> Exercise prompt
Search the entries below for the word "next" and copy each line that has it.

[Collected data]

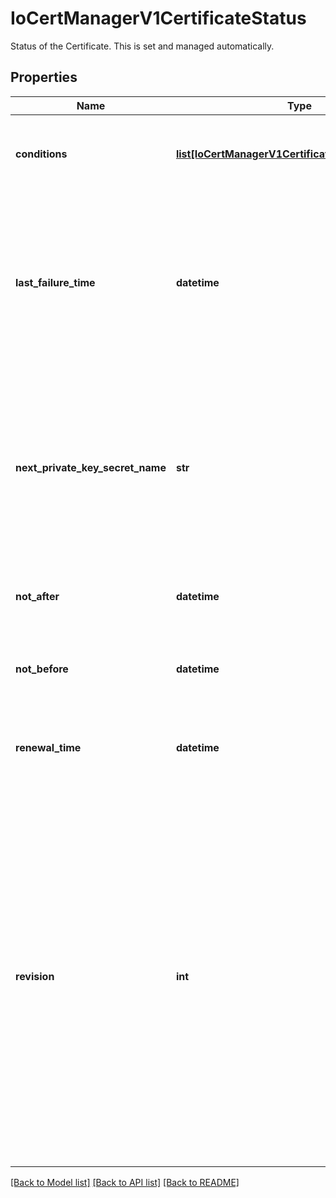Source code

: # IoCertManagerV1CertificateStatus

Status of the Certificate. This is set and managed automatically.
## Properties
Name | Type | Description | Notes
------------ | ------------- | ------------- | -------------
**conditions** | [**list[IoCertManagerV1CertificateStatusConditions]**](IoCertManagerV1CertificateStatusConditions.md) | List of status conditions to indicate the status of certificates. Known condition types are &#x60;Ready&#x60; and &#x60;Issuing&#x60;. | [optional] 
**last_failure_time** | **datetime** | LastFailureTime is the time as recorded by the Certificate controller of the most recent failure to complete a CertificateRequest for this Certificate resource. If set, cert-manager will not re-request another Certificate until 1 hour has elapsed from this time. | [optional] 
**next_private_key_secret_name** | **str** | The name of the Secret resource containing the private key to be used for the next certificate iteration. The keymanager controller will automatically set this field if the &#x60;Issuing&#x60; condition is set to &#x60;True&#x60;. It will automatically unset this field when the Issuing condition is not set or False. | [optional] 
**not_after** | **datetime** | The expiration time of the certificate stored in the secret named by this resource in &#x60;spec.secretName&#x60;. | [optional] 
**not_before** | **datetime** | The time after which the certificate stored in the secret named by this resource in spec.secretName is valid. | [optional] 
**renewal_time** | **datetime** | RenewalTime is the time at which the certificate will be next renewed. If not set, no upcoming renewal is scheduled. | [optional] 
**revision** | **int** | The current &#39;revision&#39; of the certificate as issued.   When a CertificateRequest resource is created, it will have the &#x60;cert-manager.io/certificate-revision&#x60; set to one greater than the current value of this field.   Upon issuance, this field will be set to the value of the annotation on the CertificateRequest resource used to issue the certificate.   Persisting the value on the CertificateRequest resource allows the certificates controller to know whether a request is part of an old issuance or if it is part of the ongoing revision&#39;s issuance by checking if the revision value in the annotation is greater than this field. | [optional] 

[[Back to Model list]](../README.md#documentation-for-models) [[Back to API list]](../README.md#documentation-for-api-endpoints) [[Back to README]](../README.md)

> The answer
**next_private_key_secret_name** | **str** | The name of the Secret resource containing the private key to be used for the next certificate iteration. The keymanager controller will automatically set this field if the &#x60;Issuing&#x60; condition is set to &#x60;True&#x60;. It will automatically unset this field when the Issuing condition is not set or False. | [optional] 
**renewal_time** | **datetime** | RenewalTime is the time at which the certificate will be next renewed. If not set, no upcoming renewal is scheduled. | [optional] 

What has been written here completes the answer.